WHILE COMPUTER-PHYSICIAN ORDER ENTRY (CPOE) has been enthusiastically endorsed as a way to improve inpatient quality, a study now claims to be the first to associate the use of CPOE with mortality reductions.

The cohort study looked at nonobstetric inpatients admitted to a quartenary-care pediatric academic center between January 2001 and April 2009. (The hospital implemented a commercial, locally modified CPOE system in November 2007.) Researchers found that the mean monthly adjusted mortality rate decreased 20% from expected estimates.

That rate reduction translated to 18 fewer deaths over an 18-month period, authors said. Researchers noted that the rate reduction could be associated with other interventions concurrent with CPOE implementation, including standardized order sets hardwired into the hospital’s electronic medical record and the elimination of redundant pharmacy transcription.

The study was published online in May in Pediatrics.

Frequency of PPI therapy linked to risk of C diff

THE MORE FREQUENTLY PATIENTS TAKE PPIs in the hospital, the more likely they are to develop C diff. A study in the May 10 Archives of Internal Medicine that examined more than 100,000 discharges found that the risk of C diff jumped from 0.3% for patients not receiving acid suppression therapy to 0.6% for patients receiving H2RA therapy.

For patients receiving daily PPI therapy, the risk of C diff rose to 0.9%, and for patients receiving more frequent therapy, C diff risk rose to 1.4%.

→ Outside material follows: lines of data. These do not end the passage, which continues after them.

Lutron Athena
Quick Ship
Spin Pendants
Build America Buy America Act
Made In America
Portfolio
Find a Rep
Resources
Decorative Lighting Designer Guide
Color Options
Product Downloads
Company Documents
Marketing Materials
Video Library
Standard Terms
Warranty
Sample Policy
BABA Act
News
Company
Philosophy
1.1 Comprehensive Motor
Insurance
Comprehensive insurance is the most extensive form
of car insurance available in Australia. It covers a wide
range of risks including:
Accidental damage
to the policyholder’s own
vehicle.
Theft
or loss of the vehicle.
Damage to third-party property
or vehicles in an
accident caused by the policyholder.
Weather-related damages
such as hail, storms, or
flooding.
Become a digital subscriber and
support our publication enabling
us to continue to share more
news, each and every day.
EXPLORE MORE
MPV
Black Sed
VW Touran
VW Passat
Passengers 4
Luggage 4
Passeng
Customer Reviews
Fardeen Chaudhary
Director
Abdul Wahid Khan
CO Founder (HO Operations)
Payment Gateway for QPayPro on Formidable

According to that risk profile, authors noted that one additional patient would develop nosocomial C diff for every 533 patients treated daily.

That is significant, researchers said, because of the magnitude of patients receiving PPI therapy. Currently, 60% of patients are prescribed acid suppression “although previous studies suggest that as many as two-thirds of those prescriptions are not necessarily indicated.